* [Required action]:
Restate each of the lines given below, word for word.

(Collected data)
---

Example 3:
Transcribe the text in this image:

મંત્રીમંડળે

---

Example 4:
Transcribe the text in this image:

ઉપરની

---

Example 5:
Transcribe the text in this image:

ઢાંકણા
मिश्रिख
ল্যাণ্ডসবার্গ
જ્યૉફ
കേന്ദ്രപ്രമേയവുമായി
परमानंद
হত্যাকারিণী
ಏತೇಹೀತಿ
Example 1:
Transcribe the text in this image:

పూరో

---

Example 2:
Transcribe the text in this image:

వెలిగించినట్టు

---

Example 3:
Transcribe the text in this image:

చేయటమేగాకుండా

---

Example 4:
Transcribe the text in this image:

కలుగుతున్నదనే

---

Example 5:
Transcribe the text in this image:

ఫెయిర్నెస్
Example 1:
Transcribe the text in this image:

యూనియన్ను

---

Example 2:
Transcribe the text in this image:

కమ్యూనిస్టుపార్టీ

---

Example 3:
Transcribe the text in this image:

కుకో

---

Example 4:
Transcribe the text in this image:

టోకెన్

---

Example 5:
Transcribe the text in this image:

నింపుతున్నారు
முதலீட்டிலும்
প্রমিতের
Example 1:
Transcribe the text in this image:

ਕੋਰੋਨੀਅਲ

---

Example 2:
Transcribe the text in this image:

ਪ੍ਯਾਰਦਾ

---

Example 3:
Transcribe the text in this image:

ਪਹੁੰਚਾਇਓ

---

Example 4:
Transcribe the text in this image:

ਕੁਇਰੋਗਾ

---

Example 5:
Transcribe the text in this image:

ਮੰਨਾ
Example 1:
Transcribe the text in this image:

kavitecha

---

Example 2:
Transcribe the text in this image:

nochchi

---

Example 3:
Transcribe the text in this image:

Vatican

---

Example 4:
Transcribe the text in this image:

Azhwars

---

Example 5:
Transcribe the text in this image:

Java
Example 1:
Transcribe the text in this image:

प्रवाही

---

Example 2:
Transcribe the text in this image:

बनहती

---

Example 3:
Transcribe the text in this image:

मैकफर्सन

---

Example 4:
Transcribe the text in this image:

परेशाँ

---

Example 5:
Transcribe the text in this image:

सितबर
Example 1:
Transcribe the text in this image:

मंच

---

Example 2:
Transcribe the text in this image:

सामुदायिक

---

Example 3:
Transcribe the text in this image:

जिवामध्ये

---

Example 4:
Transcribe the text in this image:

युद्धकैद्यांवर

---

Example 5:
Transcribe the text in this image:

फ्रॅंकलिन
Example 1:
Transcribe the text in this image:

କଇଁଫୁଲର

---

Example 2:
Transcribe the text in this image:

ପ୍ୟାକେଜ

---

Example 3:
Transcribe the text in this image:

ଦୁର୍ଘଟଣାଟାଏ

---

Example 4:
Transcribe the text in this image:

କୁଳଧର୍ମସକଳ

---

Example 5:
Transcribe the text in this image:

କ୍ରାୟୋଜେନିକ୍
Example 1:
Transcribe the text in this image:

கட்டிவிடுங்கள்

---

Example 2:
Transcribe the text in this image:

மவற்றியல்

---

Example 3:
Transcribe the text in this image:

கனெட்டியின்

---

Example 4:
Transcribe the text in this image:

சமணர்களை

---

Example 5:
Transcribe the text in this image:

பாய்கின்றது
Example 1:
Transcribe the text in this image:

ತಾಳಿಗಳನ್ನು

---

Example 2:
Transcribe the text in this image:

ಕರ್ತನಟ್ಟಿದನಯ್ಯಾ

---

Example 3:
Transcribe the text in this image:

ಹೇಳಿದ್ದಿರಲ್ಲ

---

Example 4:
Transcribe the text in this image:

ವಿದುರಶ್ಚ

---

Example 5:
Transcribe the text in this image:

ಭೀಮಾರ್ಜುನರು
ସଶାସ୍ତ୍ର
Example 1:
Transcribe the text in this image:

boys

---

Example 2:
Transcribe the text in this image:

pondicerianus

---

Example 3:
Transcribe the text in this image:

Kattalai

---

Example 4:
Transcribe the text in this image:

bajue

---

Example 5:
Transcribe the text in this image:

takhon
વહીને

* [Exercise answer]:
---

Example 3:
Transcribe the text in this image:

મંત્રીમંડળે

---

Example 4:
Transcribe the text in this image:

ઉપરની

---

Example 5:
Transcribe the text in this image:

ઢાંકણા
मिश्रिख
ল্যাণ্ডসবার্গ
જ્યૉફ
കേന്ദ്രപ്രമേയവുമായി
परमानंद
হত্যাকারিণী
ಏತೇಹೀತಿ
Example 1:
Transcribe the text in this image:

పూరో

---

Example 2:
Transcribe the text in this image:

వెలిగించినట్టు

---

Example 3:
Transcribe the text in this image:

చేయటమేగాకుండా

---

Example 4:
Transcribe the text in this image:

కలుగుతున్నదనే

---

Example 5:
Transcribe the text in this image:

ఫెయిర్నెస్
Example 1:
Transcribe the text in this image:

యూనియన్ను

---

Example 2:
Transcribe the text in this image:

కమ్యూనిస్టుపార్టీ

---

Example 3:
Transcribe the text in this image:

కుకో

---

Example 4:
Transcribe the text in this image:

టోకెన్

---

Example 5:
Transcribe the text in this image:

నింపుతున్నారు
முதலீட்டிலும்
প্রমিতের
Example 1:
Transcribe the text in this image:

ਕੋਰੋਨੀਅਲ

---

Example 2:
Transcribe the text in this image:

ਪ੍ਯਾਰਦਾ

---

Example 3:
Transcribe the text in this image:

ਪਹੁੰਚਾਇਓ

---

Example 4:
Transcribe the text in this image:

ਕੁਇਰੋਗਾ

---

Example 5:
Transcribe the text in this image:

ਮੰਨਾ
Example 1:
Transcribe the text in this image:

kavitecha

---

Example 2:
Transcribe the text in this image:

nochchi

---

Example 3:
Transcribe the text in this image:

Vatican

---

Example 4:
Transcribe the text in this image:

Azhwars

---

Example 5:
Transcribe the text in this image:

Java
Example 1:
Transcribe the text in this image:

प्रवाही

---

Example 2:
Transcribe the text in this image:

बनहती

---

Example 3:
Transcribe the text in this image:

मैकफर्सन

---

Example 4:
Transcribe the text in this image:

परेशाँ

---

Example 5:
Transcribe the text in this image:

सितबर
Example 1:
Transcribe the text in this image:

मंच

---

Example 2:
Transcribe the text in this image:

सामुदायिक

---

Example 3:
Transcribe the text in this image:

जिवामध्ये

---

Example 4:
Transcribe the text in this image:

युद्धकैद्यांवर

---

Example 5:
Transcribe the text in this image:

फ्रॅंकलिन
Example 1:
Transcribe the text in this image:

କଇଁଫୁଲର

---

Example 2:
Transcribe the text in this image:

ପ୍ୟାକେଜ

---

Example 3:
Transcribe the text in this image:

ଦୁର୍ଘଟଣାଟାଏ

---

Example 4:
Transcribe the text in this image:

କୁଳଧର୍ମସକଳ

---

Example 5:
Transcribe the text in this image:

କ୍ରାୟୋଜେନିକ୍
Example 1:
Transcribe the text in this image:

கட்டிவிடுங்கள்

---

Example 2:
Transcribe the text in this image:

மவற்றியல்

---

Example 3:
Transcribe the text in this image:

கனெட்டியின்

---

Example 4:
Transcribe the text in this image:

சமணர்களை

---

Example 5:
Transcribe the text in this image:

பாய்கின்றது
Example 1:
Transcribe the text in this image:

ತಾಳಿಗಳನ್ನು

---

Example 2:
Transcribe the text in this image:

ಕರ್ತನಟ್ಟಿದನಯ್ಯಾ

---

Example 3:
Transcribe the text in this image:

ಹೇಳಿದ್ದಿರಲ್ಲ

---

Example 4:
Transcribe the text in this image:

ವಿದುರಶ್ಚ

---

Example 5:
Transcribe the text in this image:

ಭೀಮಾರ್ಜುನರು
ସଶାସ୍ତ୍ର
Example 1:
Transcribe the text in this image:

boys

---

Example 2:
Transcribe the text in this image:

pondicerianus

---

Example 3:
Transcribe the text in this image:

Kattalai

---

Example 4:
Transcribe the text in this image:

bajue

---

Example 5:
Transcribe the text in this image:

takhon
વહીને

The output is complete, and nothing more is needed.